The nature of ChoicePoint's deficiencies is also instructive. This was not a case of a sophisticated hacker penetrating technical defenses, but plain old con artists using simple, sloppy, tricks easily detected by anyone paying attention. ChoicePoint's failure was not so much failing to have privacy and security policies in place, but failure to administer them in a diligent way.
Finally, it is also noteworthy that the FTC raised these issues and imposed these sanctions, in the alternative, under both the FCRA regulations applicable to consumer reporting agencies as well as pursuant to its general powers to prohibit unfair and deceptive trade practices. That is, the agency has made clear that it believes all companies should adopt security practices like those required under financial industry regulations, even if those regulations do not specifically apply.
Conclusions
The FTC's enforcement actions establish important lessons for every company collecting or using personal identifying information. While the FTC has not established specific minimum substantive content for privacy policies, it has established procedural minimums. You must tell data subjects what information you are collecting about them and how you are going to use it. You must do what you say, not just in theory, but in practice. It is not enough to have a published privacy and security policy, you must also provide appropriate training and oversight to make policy implementation a reality, and you must not apply a less restrictive data usage policy to data collected under a more restrictive policy.
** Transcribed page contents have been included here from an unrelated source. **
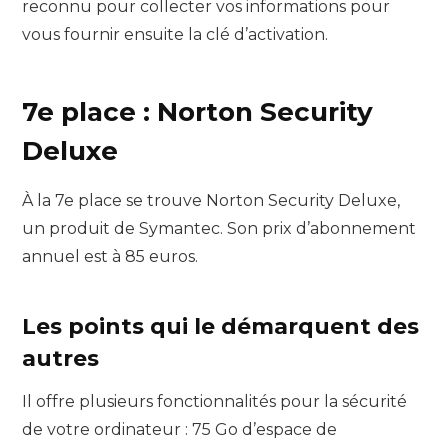
reconnu pour collecter vos informations pour
vous fournir ensuite la clé d’activation.
7e place : Norton Security
Deluxe
À la 7e place se trouve Norton Security Deluxe,
un produit de Symantec. Son prix d’abonnement
annuel est à 85 euros.
Les points qui le démarquent des
autres
Il offre plusieurs fonctionnalités pour la sécurité
de votre ordinateur : 75 Go d’espace de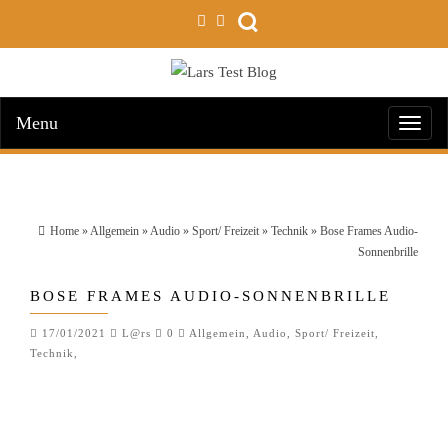
Menu
Toggl
navig
Home
»
Allgemein
»
Audio
»
Sport/ Freizeit
»
Technik
» Bose Frames Audio-
Sonnenbrille
BOSE FRAMES AUDIO-SONNENBRILLE
17/01/2021
L@rs
0
Allgemein
,
Audio
,
Sport/ Freizeit
,
Technik
,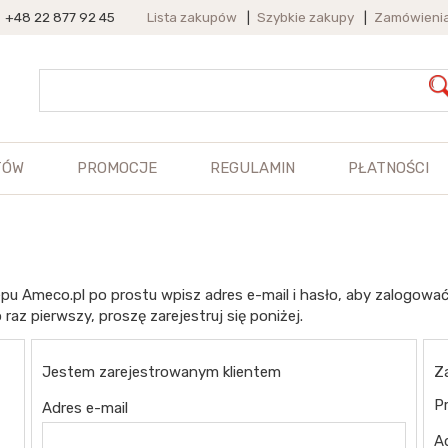
+48 22 877 92 45
Lista zakupów
|
Szybkie zakupy
|
Zamówieni
TÓW
PROMOCJE
REGULAMIN
PŁATNOŚCI
pu Ameco.pl po prostu wpisz adres e-mail i hasło, aby zalogować
 raz pierwszy, proszę zarejestruj się poniżej.
Jestem zarejestrowanym klientem
Z
Pr
Adres e-mail
A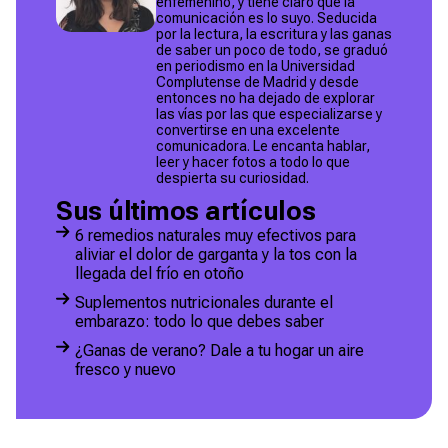
enfemenino, y tiene claro que la
comunicación es lo suyo. Seducida
por la lectura, la escritura y las ganas
de saber un poco de todo, se graduó
en periodismo en la Universidad
Complutense de Madrid y desde
entonces no ha dejado de explorar
las vías por las que especializarse y
convertirse en una excelente
comunicadora. Le encanta hablar,
leer y hacer fotos a todo lo que
despierta su curiosidad.
Sus últimos artículos
6 remedios naturales muy efectivos para
aliviar el dolor de garganta y la tos con la
llegada del frío en otoño
Suplementos nutricionales durante el
embarazo: todo lo que debes saber
¿Ganas de verano? Dale a tu hogar un aire
fresco y nuevo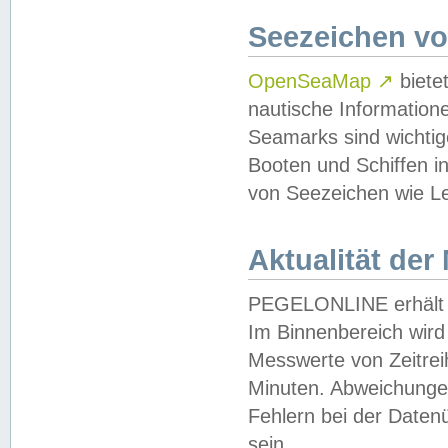
Seezeichen v
OpenSeaMap
↗
biete
nautische Information
Seamarks sind wichtig
Booten und Schiffen i
von Seezeichen wie Le
Aktualität der
PEGELONLINE erhält u
Im Binnenbereich wird 
Messwerte von Zeitreih
Minuten. Abweichungen
Fehlern bei der Daten
sein.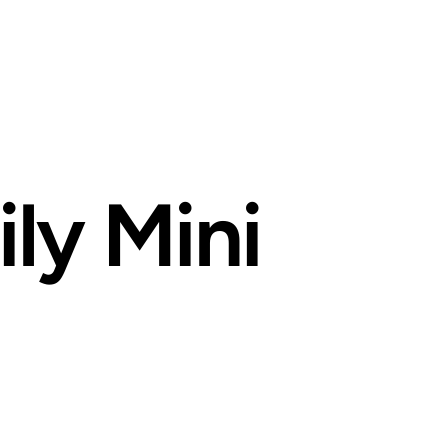
ly Mini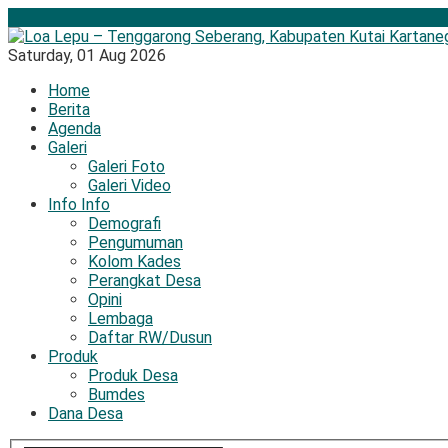
Saturday,
01 Aug 2026
Home
Berita
Agenda
Galeri
Galeri Foto
Galeri Video
Info Info
Demografi
Pengumuman
Kolom Kades
Perangkat Desa
Opini
Lembaga
Daftar RW/Dusun
Produk
Produk Desa
Bumdes
Dana Desa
The FTC cases also establish specific minimum content for security policies:
• use strong passwords and controls to prevent unauthorized access to systems, data, and communications;
• establish technical and non-technical methods to detect unauthorized access, use, or alteration of data;
• record and retain system information sufficient to perform security audits and investigations;
• store sensitive data only for so long as it is needed;
• encrypt sensitive data when stored or transmitted;
• establish personal responsibility for data security;
• do risk and vulnerability assessments and make adjustments based on the results;
• test and monitor the effectiveness of the safeguards' key controls, systems, and procedures;
• promptly apply industry recognized procedures and fixes;
• document the security system in writing; and
• use, qualified, credentialized, independent third parties to assess and test your systems.
And most important, the FTC has established the requirement that privacy and security policies must be based on the sensitivity of the data at issue, and that such policies and practices must evolve continually in light of the ever changing nature of the threats. That is, security is a process, not a state or destination.
And finally, all companies must be aware of these rules, not just those specifically subject to detailed financial services industry regulations. Failure to comply with the agency's data privacy and security rules can lead to very costly lessons.